The adult world In a person’s life, there will be many unique crises that are often impossible to predict – the sudden death of a loved one, an unexpected dismissal from work, an unplanned pregnancy, an unforeseen default, a natural disaster that scientific minds could not foresee in advance, or an illness that crept out of nowhere. But in the fate of each of us who are lucky enough to live to gray hair, there will be three predetermined crises, to hide from which fantastically manages only a few — adolescence, midlife crisis and sadness and loneliness of old age. We know a lot about the first: pictures about the difficulties of youth can be enumerated endlessly, and their ranks are replenished with stable regularity. The latter, on the contrary, remains a mystery for the viewer behind seven seals - very few directors in their works told about the problems that can lie in wait for a person in old age. The midlife crisis and cinema are in the middle – many authors have taken it as the title or one of the themes of their paintings, but yesterday’s young men and tomorrow’s old men can not boast of the attention that attracts the explosive life of teenagers. Scriptwriter Liz V. Garcia recently entered this second mandatory period of her life, and felt that it was about him, from a female perspective, she wanted to tell in her debut film as a director. But that wasn’t Garcia’s only wish — she also had a staunch nostalgia for her youth in a provincial town and the pool lifeguard she had at the time, keeping abreast of events, watching the locals all day long. From these two bricks - the turmoil of middle age and a slice of the life of the American wilderness and formed the first film Liz V. Garcia "Rescuer".

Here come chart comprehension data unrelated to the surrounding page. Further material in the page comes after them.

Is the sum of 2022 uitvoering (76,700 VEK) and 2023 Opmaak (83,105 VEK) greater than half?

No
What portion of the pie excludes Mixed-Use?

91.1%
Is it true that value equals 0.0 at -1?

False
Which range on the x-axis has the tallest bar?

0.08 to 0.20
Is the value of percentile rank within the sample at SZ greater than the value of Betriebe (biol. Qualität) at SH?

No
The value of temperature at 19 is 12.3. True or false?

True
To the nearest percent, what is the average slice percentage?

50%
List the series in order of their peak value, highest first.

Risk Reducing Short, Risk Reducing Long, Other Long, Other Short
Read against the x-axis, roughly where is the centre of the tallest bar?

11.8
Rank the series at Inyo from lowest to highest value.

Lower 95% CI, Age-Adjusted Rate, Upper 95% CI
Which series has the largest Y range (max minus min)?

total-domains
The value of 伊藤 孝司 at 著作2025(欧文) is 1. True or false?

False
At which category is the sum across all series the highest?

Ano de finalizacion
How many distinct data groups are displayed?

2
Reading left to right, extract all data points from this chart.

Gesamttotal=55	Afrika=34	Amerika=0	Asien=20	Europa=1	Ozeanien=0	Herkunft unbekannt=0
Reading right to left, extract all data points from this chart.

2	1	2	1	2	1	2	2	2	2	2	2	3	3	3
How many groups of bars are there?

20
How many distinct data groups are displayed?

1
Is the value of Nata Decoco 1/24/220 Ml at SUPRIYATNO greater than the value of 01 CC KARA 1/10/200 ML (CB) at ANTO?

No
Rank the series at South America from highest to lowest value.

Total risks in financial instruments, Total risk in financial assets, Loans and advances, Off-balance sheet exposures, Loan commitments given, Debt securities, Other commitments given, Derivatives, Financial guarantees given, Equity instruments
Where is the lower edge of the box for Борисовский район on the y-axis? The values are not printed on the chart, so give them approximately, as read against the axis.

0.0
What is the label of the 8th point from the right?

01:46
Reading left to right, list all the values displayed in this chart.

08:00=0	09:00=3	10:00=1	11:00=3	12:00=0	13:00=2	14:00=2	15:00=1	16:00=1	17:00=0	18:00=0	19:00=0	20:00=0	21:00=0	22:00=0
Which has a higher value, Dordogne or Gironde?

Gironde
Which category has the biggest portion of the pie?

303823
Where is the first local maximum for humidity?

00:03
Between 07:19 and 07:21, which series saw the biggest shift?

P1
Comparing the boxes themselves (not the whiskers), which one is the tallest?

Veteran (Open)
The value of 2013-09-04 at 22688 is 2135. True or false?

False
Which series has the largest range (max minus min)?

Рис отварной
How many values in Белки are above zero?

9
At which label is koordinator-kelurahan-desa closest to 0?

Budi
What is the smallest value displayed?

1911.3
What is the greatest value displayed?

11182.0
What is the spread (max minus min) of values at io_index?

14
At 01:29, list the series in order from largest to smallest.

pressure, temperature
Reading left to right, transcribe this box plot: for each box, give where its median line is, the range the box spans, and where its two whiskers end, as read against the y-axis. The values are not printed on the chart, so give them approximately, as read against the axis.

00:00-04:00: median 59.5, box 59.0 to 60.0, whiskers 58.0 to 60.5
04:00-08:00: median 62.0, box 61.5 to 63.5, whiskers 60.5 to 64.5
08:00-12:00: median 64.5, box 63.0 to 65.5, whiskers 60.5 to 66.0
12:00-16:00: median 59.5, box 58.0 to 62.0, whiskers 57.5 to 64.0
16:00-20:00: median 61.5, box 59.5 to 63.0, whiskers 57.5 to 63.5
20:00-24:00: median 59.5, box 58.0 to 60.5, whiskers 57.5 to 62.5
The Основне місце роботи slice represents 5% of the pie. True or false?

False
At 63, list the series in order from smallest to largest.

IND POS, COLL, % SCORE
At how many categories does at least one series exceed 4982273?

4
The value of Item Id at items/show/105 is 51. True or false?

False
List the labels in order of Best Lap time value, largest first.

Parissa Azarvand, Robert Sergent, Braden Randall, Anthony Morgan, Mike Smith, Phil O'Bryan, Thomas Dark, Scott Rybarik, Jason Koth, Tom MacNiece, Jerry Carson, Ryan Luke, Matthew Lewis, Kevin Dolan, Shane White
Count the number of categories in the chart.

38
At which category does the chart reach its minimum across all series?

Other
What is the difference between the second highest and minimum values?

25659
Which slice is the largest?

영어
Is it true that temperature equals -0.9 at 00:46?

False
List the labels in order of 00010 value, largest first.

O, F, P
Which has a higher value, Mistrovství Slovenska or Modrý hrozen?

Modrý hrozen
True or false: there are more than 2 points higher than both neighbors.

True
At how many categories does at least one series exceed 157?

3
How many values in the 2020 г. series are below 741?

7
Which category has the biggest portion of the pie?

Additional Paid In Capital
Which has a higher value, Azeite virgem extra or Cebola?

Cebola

There are two main challenges that most young independent filmmakers face - the inability to strike a balance between knock-down realism and sleepy routine, and the desire to capture as many topics and questions as possible at once, trying to fit it all into a picture that is unlikely to be longer than ninety minutes. In varying degrees, Liz V. Garcia encountered both of them in her debut - her work tends to be monotonous episodes that are not fully routine, but at the same time they are a repetition of the same, and those minutes could be filled with dialogue or events revealing the character of the characters, most of which were not fully developed. Despite the fact that the picture Garcia has the main character, with whom everything begins and on which everything ends, in her film for the attention of the viewer fight a huge number of completely different, both in age and in life experience characters who face in their lives with completely different problems. The only common denominator for all these people’s stories is the main character and the city in which the film takes place, and their suffering is difficult to reduce to one powerful message that is necessary for any dramatic picture. The director says that she wanted to portray the difficulties of a period when you are soon or slightly over thirty, and you begin to slowly see a picture of what your life will be like to gray in your hair – a constant job, marriage, children, but what if you are not sure that this is all that you dreamed of? However, her main character, despite her numerous statements, runs not from age at all, but from the amazing cruelty of the world, knocking down any finely thinking and feeling person like her, and this crisis is not mandatory for every woman or even a person, and is also not at all related to age, and can overtake at fifty or twenty.
Another problem with Liz V. Garcia’s debut film, which is also characteristic of independent films, is that its optimistic ending does not fit with the rest of the film’s events, many of which are supposed to create even bigger problems, rather than solve old ones, and it is very difficult to understand how the author came to this outcome for the characters and what she meant by them. At this moment, the weak disclosure of the aspirations and dreams of the characters is felt especially acutely - we do not fully understand what they are coming from and the resolution of what dilemmas they are looking for, so when their languid despair suddenly gives way to a happy ending, and the viewer hears that the hero, who has not previously shown special zeal to find out who he is and what he wants to see his life, suddenly knows what he needs, this causes bewilderment. As a result, Liz V. Garcia had a film about one summer, during which a group of mature people threw off all restrictions, plunged into a carefree life with local teenagers, a picture that can sometimes evoke some feelings that the director wanted to convey to his audience, but in general, watching The Rescue Girl is a journey to understand what it is about – about nostalgia or trying to understand how to move forward, about young or middle-aged people, about a woman’s fear of being a wife or mother, or about trying to determine her place in life outside the context of these two classic female roles.